Sweden has the second lowest excess deaths the entire pandemic after Norway. Zero excess deaths under the age of 65. South Korea meanwhile is poised to become one of the leaders in excess deaths - already in the first 30 weeks tracked of 2022 they have 215,000 deaths when trends predicted 170,000.
Let that sink in. South Korea, the beacon of masking, vaccination, GPS contact tracing, CCTV surveillance, and icon of "Doing It Right" now has the highest excess mortality in the world.
How can we argue "we saved thousands" doing something, when we can clearly see countries not doing that same thing didn't pay a consequence and even had better outcomes?
Katelyn you have done an incredible job writing, communicating, and building this blog/community the last two years.
I trust your dedication to the scientific process, but I urge you listen to Carl Sagan:
"Science invites us to let the facts in, even when they don’t conform to our preconceptions. It counsels us to carry alternative hypotheses in our heads and see which best fit the facts. It urges on us a delicate balance between no-holds-barred openness to new ideas, however heretical, and the most rigorous skeptical scrutiny of everything-new ideas and established wisdom….. When we are self-indulgent and uncritical, when we confuse hope and facts, we slide into pseudoscience and superstition."
From the data I look at, it appears that multiple hypotheses have failed and continue to fail, but whether it is due to politics, or pride, or hubris, many public health officials are unable to accept they were wrong and update their priors.
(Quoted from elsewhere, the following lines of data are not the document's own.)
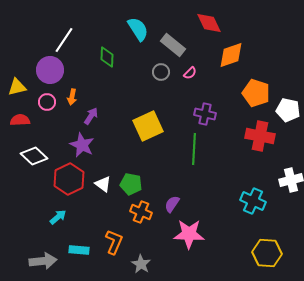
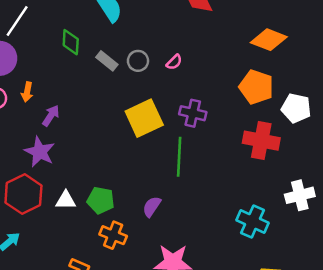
gray rectangle: (173, 45) -> (107, 61), moved, size x0.7
orange diamond: (231, 55) -> (269, 40), moved, turned 40
yellow square: (148, 126) -> (144, 118), moved
white triangle: (103, 184) -> (66, 200), turned -36
purple semicircle: (172, 204) -> (152, 207), moved

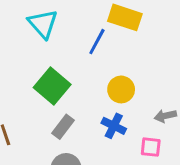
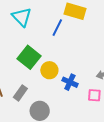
yellow circle: (121, 89) -> (49, 70), moved
gray rectangle: (63, 127) -> (20, 93), moved

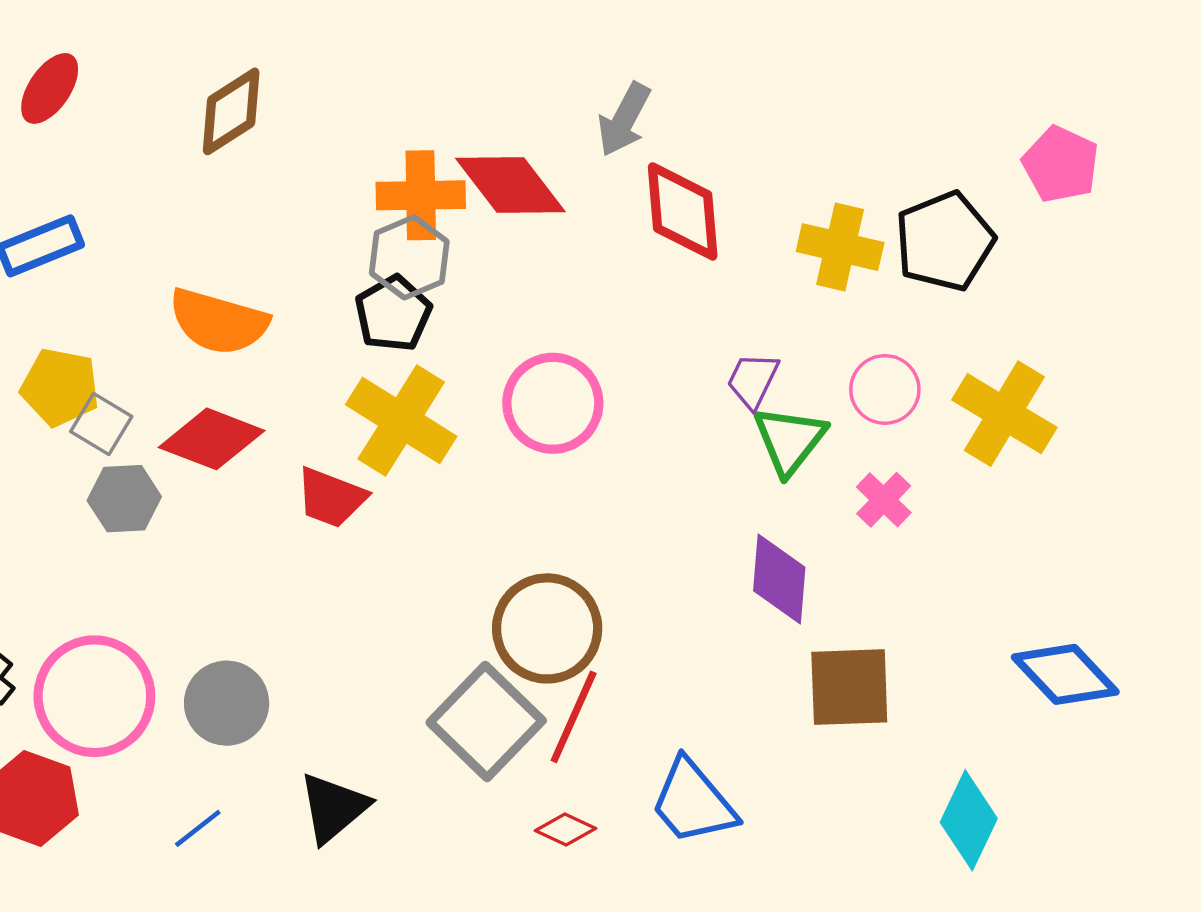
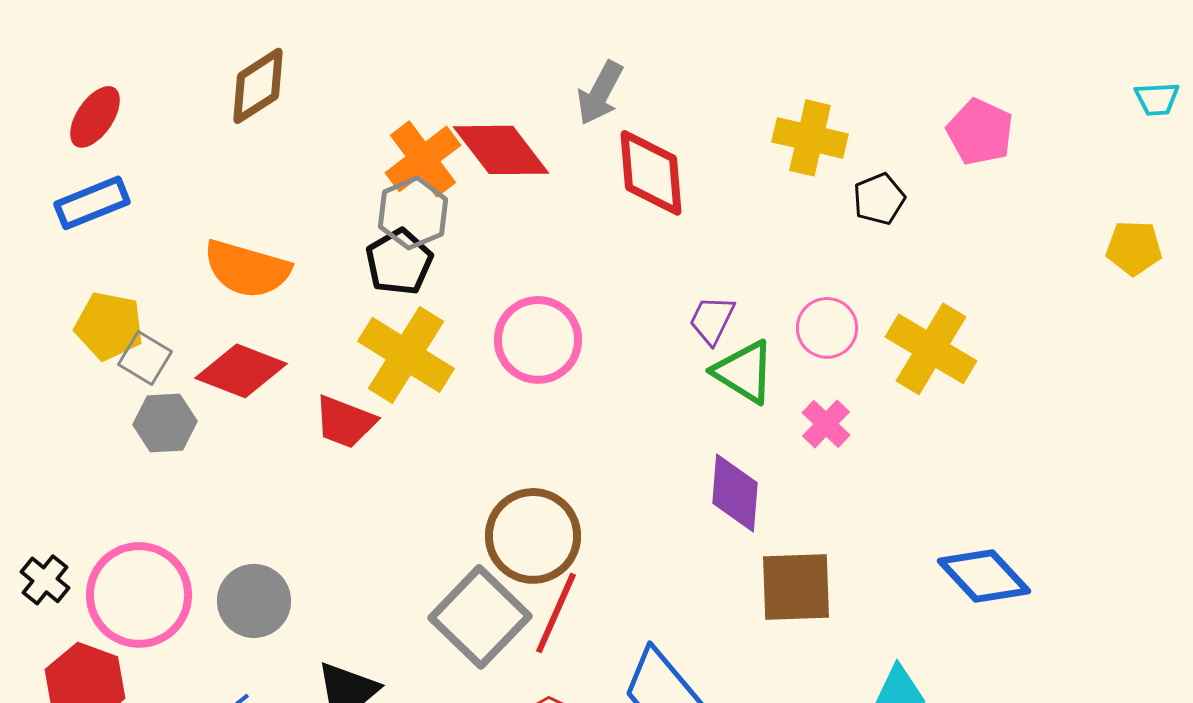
red ellipse: (50, 88) -> (95, 117), moved
orange cross: (421, 195) -> (423, 159), turned -36
black pentagon: (945, 241) -> (879, 199), size x0.6
yellow cross: (840, 247) -> (810, 138), moved
green triangle: (790, 440) -> (744, 372), turned -36

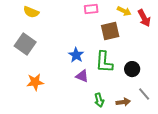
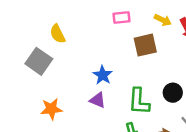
yellow semicircle: (31, 12) -> (58, 34), moved, turned 42
green L-shape: (104, 62) -> (139, 101), moved
purple triangle: (82, 76) -> (98, 100), moved

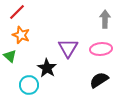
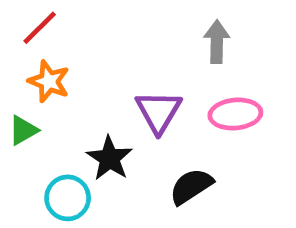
gray arrow: (105, 19) -> (217, 42), moved
green triangle: (10, 56) -> (23, 130), turned 48
black semicircle: (99, 80) -> (191, 186), moved

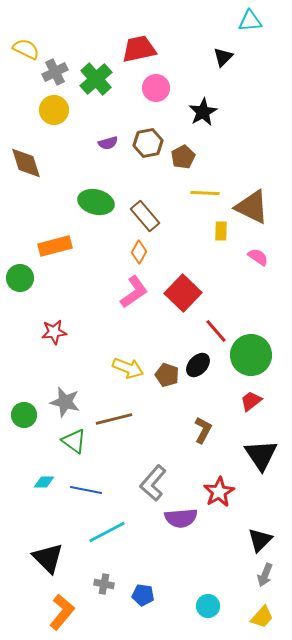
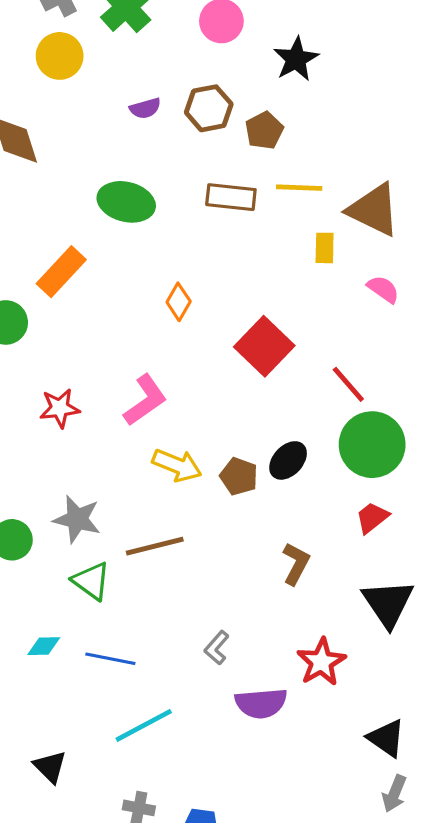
brown rectangle: (145, 216) -> (231, 197), moved, turned -44
orange rectangle: (55, 246) -> (61, 272), turned -32
orange diamond: (139, 252) -> (179, 302), moved
pink L-shape: (134, 292) -> (145, 400), moved
red line: (216, 331) -> (348, 384), moved
gray L-shape: (153, 483) -> (217, 648), size x0.6
black triangle: (260, 540) -> (386, 738), turned -40
black triangle: (48, 558) -> (50, 767), size x0.7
Don't get dragged down by them. We have entered a phase of gaslighting (see: "we never said the vaccine kept you from getting the thing you are getting vaccinated against" - again, you are one of the few to not be trapped by that like Walensky, Fauci, Bourla, etc) to denial.
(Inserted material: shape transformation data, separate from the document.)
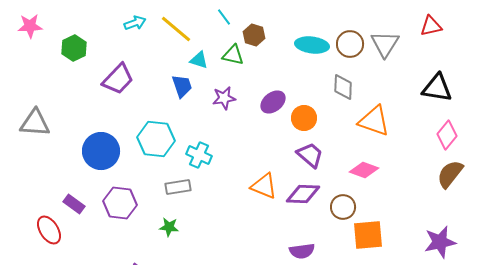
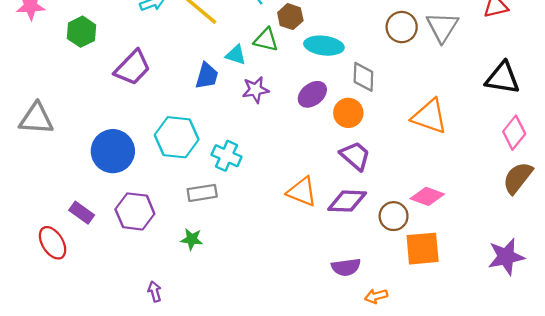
cyan ellipse: (312, 45) -> (324, 46), moved
cyan triangle: (199, 60) -> (236, 55), moved
blue trapezoid: (182, 86) -> (207, 76), turned 35
gray diamond: (343, 87) -> (363, 77), moved
pink diamond: (364, 170) -> (427, 196), moved

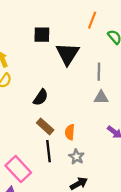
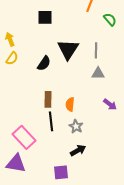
black triangle: (68, 54) -> (68, 49), moved
black semicircle: (41, 97) -> (44, 63), moved
brown rectangle: (45, 126) -> (48, 99), turned 49

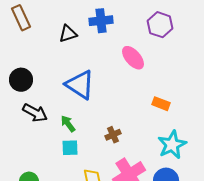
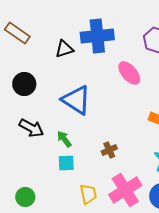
brown rectangle: (21, 18) -> (17, 33), turned -30
blue cross: (101, 21) -> (97, 36), size x1.4
black circle: (21, 80) -> (24, 84), moved

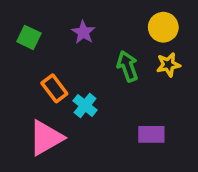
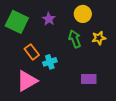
yellow circle: (163, 27) -> (83, 14), moved
green square: (29, 37) -> (17, 22), size x1.6
cyan cross: (85, 105) -> (50, 62), turned 32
All of these hypotheses - masking, social distancing, closing schools, selecting which business can be open, plexiglass at checkouts, Halloween candy chutes for trick-r-treaters... all of this was built from observational studies, models, and opinion pieces - the lowest tier of science. There is no shame in conceding that many of these hypotheses failed real world stress tests and experiments. It's not like these ideas were built from decades of repeated RCTs undergoing critical appraisal. We should have no obligation to continue to support and back claims which have been falsified, less we fall for the sunk-cost fallacy.